Thursday, November 10, 2011

On the Road



I walk every day. Every day I can.

I circle the village. Out the filigree iron gate, to the left, past the school that sits on the crest of the hill.

I go east, then south, then north then west. The walk is never the same. Some days I can see the snow on the summits of the mountains. Often to the west is the glimmer of the black sea.

I see the same herd of goats most days, but they frolic differently each day.

Often I encounter my students who joyously bellow “Hello Teacher.” Some days I am given gifts by the grandmothers, perhaps a pumpkin, or a battered apple.

There are always cows, but never the same cows. They rove these pastures freely and can be waiting around any bend.

I once followed all the roses that were scattered on the lane thinking it was from a wedding only to end up at the cemetery where the gravediggers were tossing the red dirt to blanket a casket.

I pass stay dogs, fishmongers, and farmers harvesting fields. It is all a circle.

I have walked since I got here, every chance I could.

After my twenty-two hour flight from Detroit I arrived in the wee hours of dawn. A group was spirited away to The Ballazi Palace Hotel, a gilded lily gone dank, and dowager. It smelled of

Vodka and cigarettes. Strains of haunting music from the grand piano would waft through the lobby giving the place an aura of Steven King’s The Shining.

Our room had a high window with bars where once in the night I could hear the sound of someone urinating just under it.

The training was intense, cult like. We spent ten hours in a fluorescent-lit room with no air conditioning. It provoked such anxiety that the volunteer with Asperger’s would become like a parrot and prattle ceaselessly about her worldview. (This is baffling as when asked where she was from meaning which state or country she chipperly replied each and every time “Earth”.

So I was in this lock down with no promise of finding redemptions and no chance of coffee.

I did not know the lay of the land, did not see daylight, and felt caged.

And thus began the walks. I set my alarm early, dressed in the grey of the filtered dawn, went into this unknown and unknowable land, and walked.

The first day out down an alley road I discovered a cow pasture. The next day out I found the shop across the way where I could get Turkish Coffee. There was sludgy river nearby that looked as lovely as the Seine to hungry eyes.

I encountered strangers who saw me wear my citizenship by the sporting shoes on my feet.

My roommate joined dreads, her dark skin and me so foreign in this land she stirred a commotion. It was as if a Nubian Goddess had arrived in their land.

And I walked.

And the day I was delivered to my host family I put on my shoes and began the village walk about.
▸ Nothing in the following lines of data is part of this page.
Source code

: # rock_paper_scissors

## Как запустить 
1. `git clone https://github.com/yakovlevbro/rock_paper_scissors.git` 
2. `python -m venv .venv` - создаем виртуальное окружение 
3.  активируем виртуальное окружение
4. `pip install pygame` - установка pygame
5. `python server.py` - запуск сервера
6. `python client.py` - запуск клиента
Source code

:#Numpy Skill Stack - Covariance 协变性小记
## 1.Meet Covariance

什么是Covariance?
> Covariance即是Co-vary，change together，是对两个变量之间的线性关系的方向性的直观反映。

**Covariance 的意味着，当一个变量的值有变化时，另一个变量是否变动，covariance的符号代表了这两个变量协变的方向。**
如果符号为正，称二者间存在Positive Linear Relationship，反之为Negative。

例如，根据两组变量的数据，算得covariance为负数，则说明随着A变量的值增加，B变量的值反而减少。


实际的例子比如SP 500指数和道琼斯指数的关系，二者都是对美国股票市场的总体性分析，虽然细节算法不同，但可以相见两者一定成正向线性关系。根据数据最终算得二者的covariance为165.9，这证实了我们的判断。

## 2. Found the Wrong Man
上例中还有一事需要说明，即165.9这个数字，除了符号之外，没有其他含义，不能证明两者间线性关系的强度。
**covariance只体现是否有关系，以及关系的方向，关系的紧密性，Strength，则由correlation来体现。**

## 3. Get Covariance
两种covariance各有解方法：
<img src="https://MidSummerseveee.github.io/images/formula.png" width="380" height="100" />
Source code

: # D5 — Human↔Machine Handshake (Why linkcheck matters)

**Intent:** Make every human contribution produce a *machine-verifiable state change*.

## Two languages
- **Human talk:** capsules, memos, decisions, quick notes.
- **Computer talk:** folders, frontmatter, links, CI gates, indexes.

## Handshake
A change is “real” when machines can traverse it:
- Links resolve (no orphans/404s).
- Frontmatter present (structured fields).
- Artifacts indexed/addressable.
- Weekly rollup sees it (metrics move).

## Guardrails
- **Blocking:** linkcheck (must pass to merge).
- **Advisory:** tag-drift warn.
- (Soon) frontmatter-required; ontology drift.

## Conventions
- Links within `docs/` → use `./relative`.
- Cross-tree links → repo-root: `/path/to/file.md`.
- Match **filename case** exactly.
It is my prayer life now. I compose emails in my head, say hello to cows, and kiss the old toothless woman. Up hill, down the incline over the crest I walk. I see the moon take its mark in the sky, and constellations that do not navigate me.

I know little here. There is less noise now. I do not really talk to God. I do not particularly listen to God. Well I do listen but even this God voice in my head seems to have a different language. Though I live in great silence, I am not exactly a contemplative. Things are not mystical, but always enchanting some how.

Putting one foot in front of another is home.

Back across the oceans, under the same moon, I walked there as well. And so I walk still, at home in the walk.

And so I walk still, at home in the walk.